Here are the logos to look out for:
Is gluten free the same as Low FODMAP?
No, gluten is a protein so it is not a FODMAP. You need to avoid gluten strictly if you are coeliac or if you have non-coeliac gluten sensitivity.
Even though gluten itself is not a FODMAP, many foods that contain gluten are also high in FODMAP carbohydrates. This is why it is important to avoid wheat, rye, barley, amaranth, and freekeh during the FODMAP elimination phase.
The free from aisle is a good place to start when looking for low FODMAP options, but be warned that many gluten-free products have high FODMAP additives such as apple, amaranth, soya, or pea. Remember to always read the label.

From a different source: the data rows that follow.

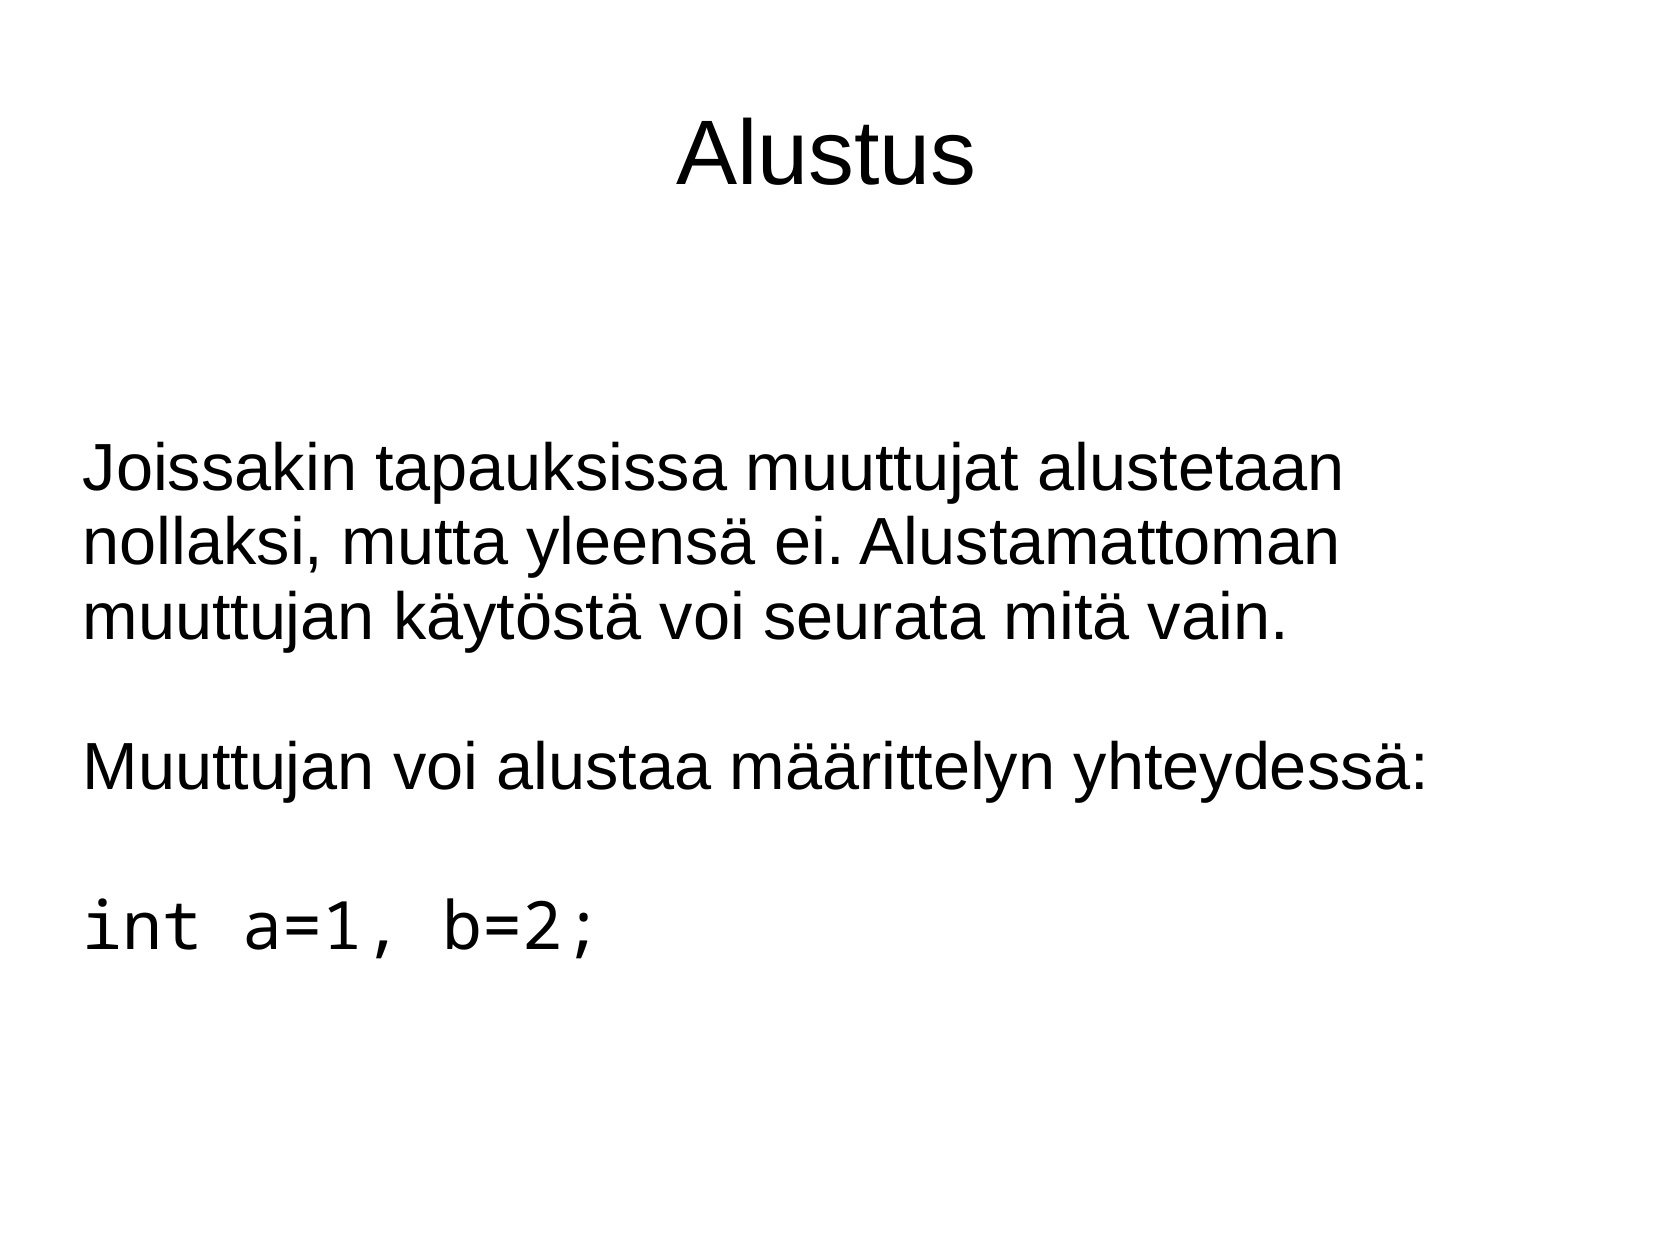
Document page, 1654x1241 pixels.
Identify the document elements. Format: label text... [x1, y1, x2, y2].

title Alustus [82, 56, 1571, 250]
subtitle Joissakin tapauksissa muuttujat alustetaan nollaksi, mutta yleensä ei. Alustamattoman muuttujan käytöstä voi seurata mitä vain. Muuttujan voi alustaa määrittelyn yhteydessä: int a=1, b=2; [82, 297, 1571, 1102]
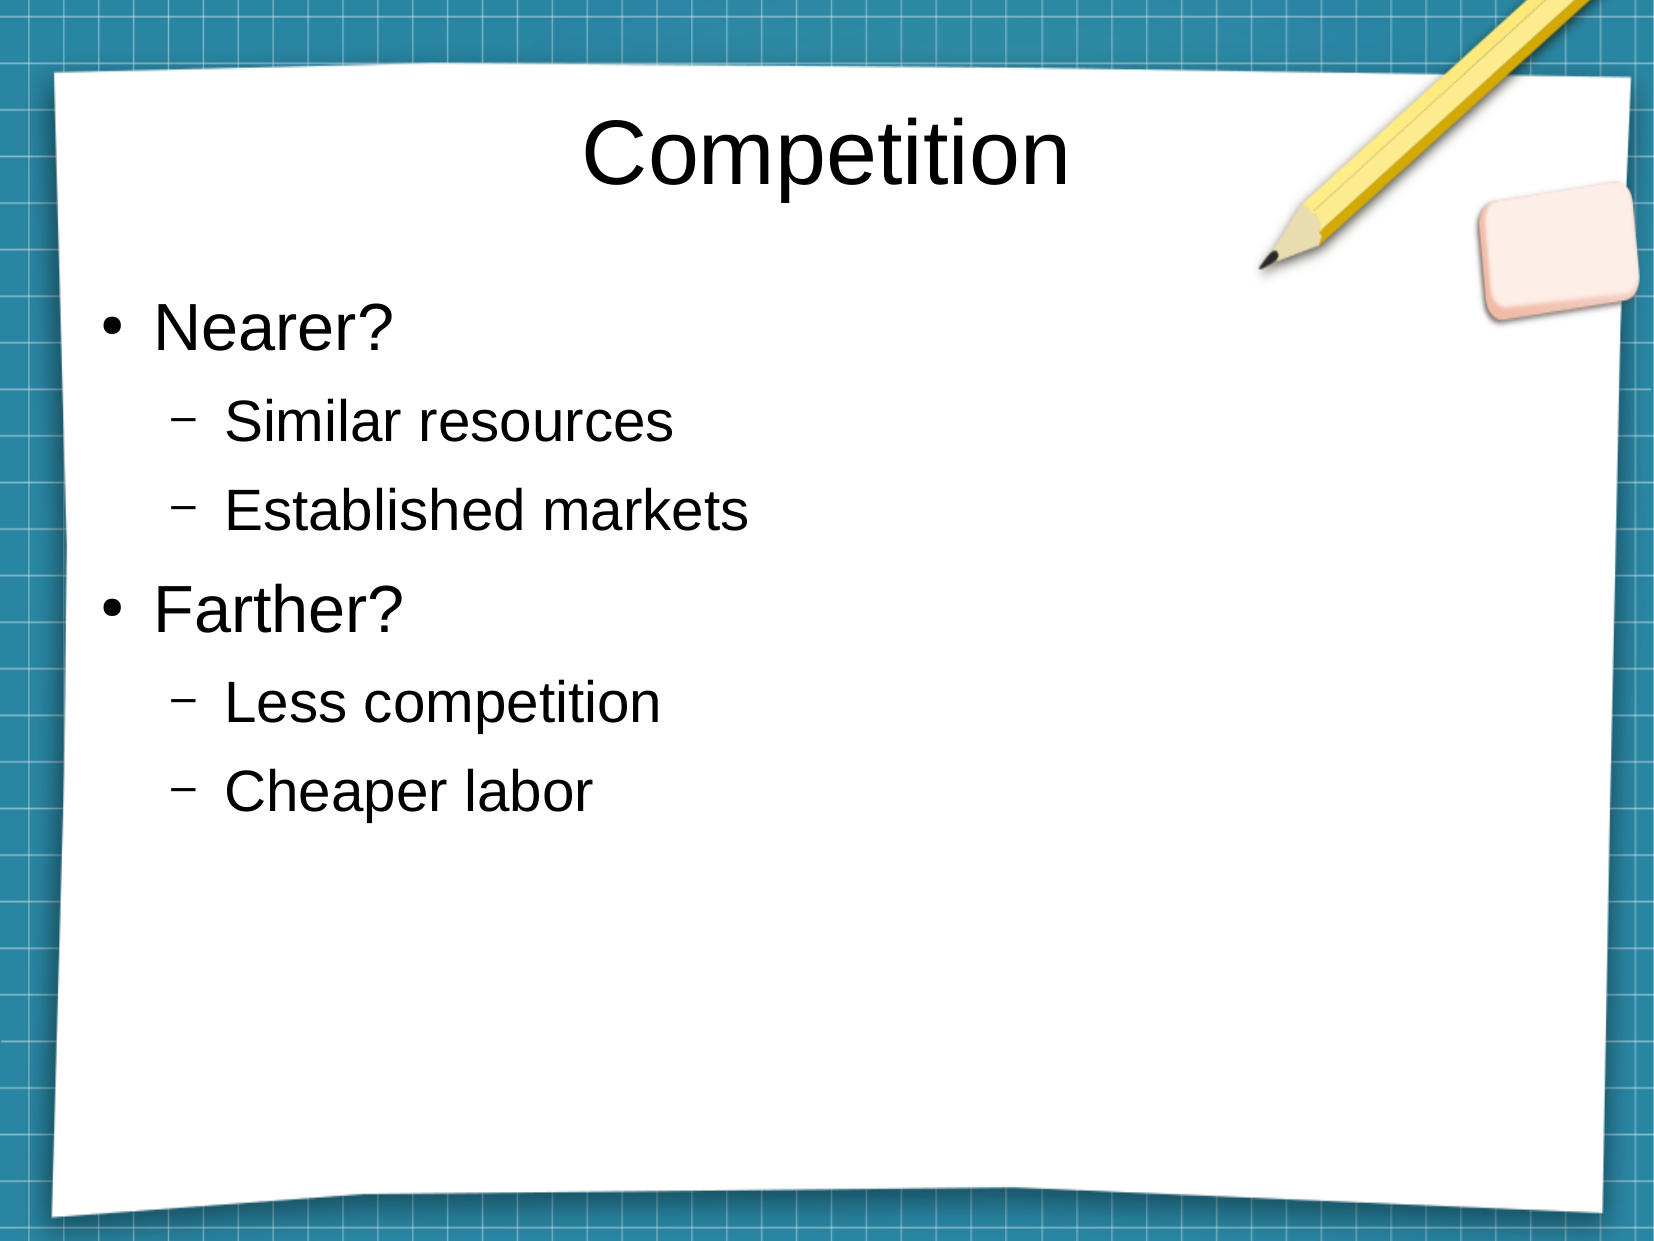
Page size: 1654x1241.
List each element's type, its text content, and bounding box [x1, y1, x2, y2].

picture [0, 0, 1654, 1241]
title Competition [82, 49, 1571, 257]
list Nearer? Similar resources Established markets Farther? Less competition Cheaper labor [82, 290, 1571, 1010]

Hopefully now you know a bit more about identifying FODMAPs in foods. At Fodpod we have a wide range of products that have been carefully selected for their compatibility with the low FODMAP diet so that you can shop in confidence. We try to do as much of the hard work for you as we can, but it is still important for you to check the labels on products for yourself - especially if you are particularly sensitive or have any allergies.